## [Task item]
Reproduce every one of the following lines word for word, in the same order.

* * * * * * * * *

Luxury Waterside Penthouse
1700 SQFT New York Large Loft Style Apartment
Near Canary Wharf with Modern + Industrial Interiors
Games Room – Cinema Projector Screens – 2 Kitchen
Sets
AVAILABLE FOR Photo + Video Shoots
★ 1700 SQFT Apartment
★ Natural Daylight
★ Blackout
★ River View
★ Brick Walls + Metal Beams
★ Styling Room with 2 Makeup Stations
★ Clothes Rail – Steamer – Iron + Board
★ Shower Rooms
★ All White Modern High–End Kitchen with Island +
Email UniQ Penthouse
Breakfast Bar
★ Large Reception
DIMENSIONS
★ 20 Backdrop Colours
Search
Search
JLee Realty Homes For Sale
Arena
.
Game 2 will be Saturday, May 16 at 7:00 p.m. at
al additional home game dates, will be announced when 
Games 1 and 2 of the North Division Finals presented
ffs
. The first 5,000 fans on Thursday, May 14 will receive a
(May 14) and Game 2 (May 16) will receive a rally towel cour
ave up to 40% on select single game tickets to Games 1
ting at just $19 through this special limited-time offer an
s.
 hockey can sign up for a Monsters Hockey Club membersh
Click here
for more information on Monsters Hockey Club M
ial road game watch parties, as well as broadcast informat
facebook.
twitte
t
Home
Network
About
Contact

* * * * * * * * *

## [Response to this task]
Luxury Waterside Penthouse
1700 SQFT New York Large Loft Style Apartment
Near Canary Wharf with Modern + Industrial Interiors
Games Room – Cinema Projector Screens – 2 Kitchen
Sets
AVAILABLE FOR Photo + Video Shoots
★ 1700 SQFT Apartment
★ Natural Daylight
★ Blackout
★ River View
★ Brick Walls + Metal Beams
★ Styling Room with 2 Makeup Stations
★ Clothes Rail – Steamer – Iron + Board
★ Shower Rooms
★ All White Modern High–End Kitchen with Island +
Email UniQ Penthouse
Breakfast Bar
★ Large Reception
DIMENSIONS
★ 20 Backdrop Colours
Search
Search
JLee Realty Homes For Sale
Arena
.
Game 2 will be Saturday, May 16 at 7:00 p.m. at
al additional home game dates, will be announced when 
Games 1 and 2 of the North Division Finals presented
ffs
. The first 5,000 fans on Thursday, May 14 will receive a
(May 14) and Game 2 (May 16) will receive a rally towel cour
ave up to 40% on select single game tickets to Games 1
ting at just $19 through this special limited-time offer an
s.
 hockey can sign up for a Monsters Hockey Club membersh
Click here
for more information on Monsters Hockey Club M
ial road game watch parties, as well as broadcast informat
facebook.
twitte
t
Home
Network
About
Contact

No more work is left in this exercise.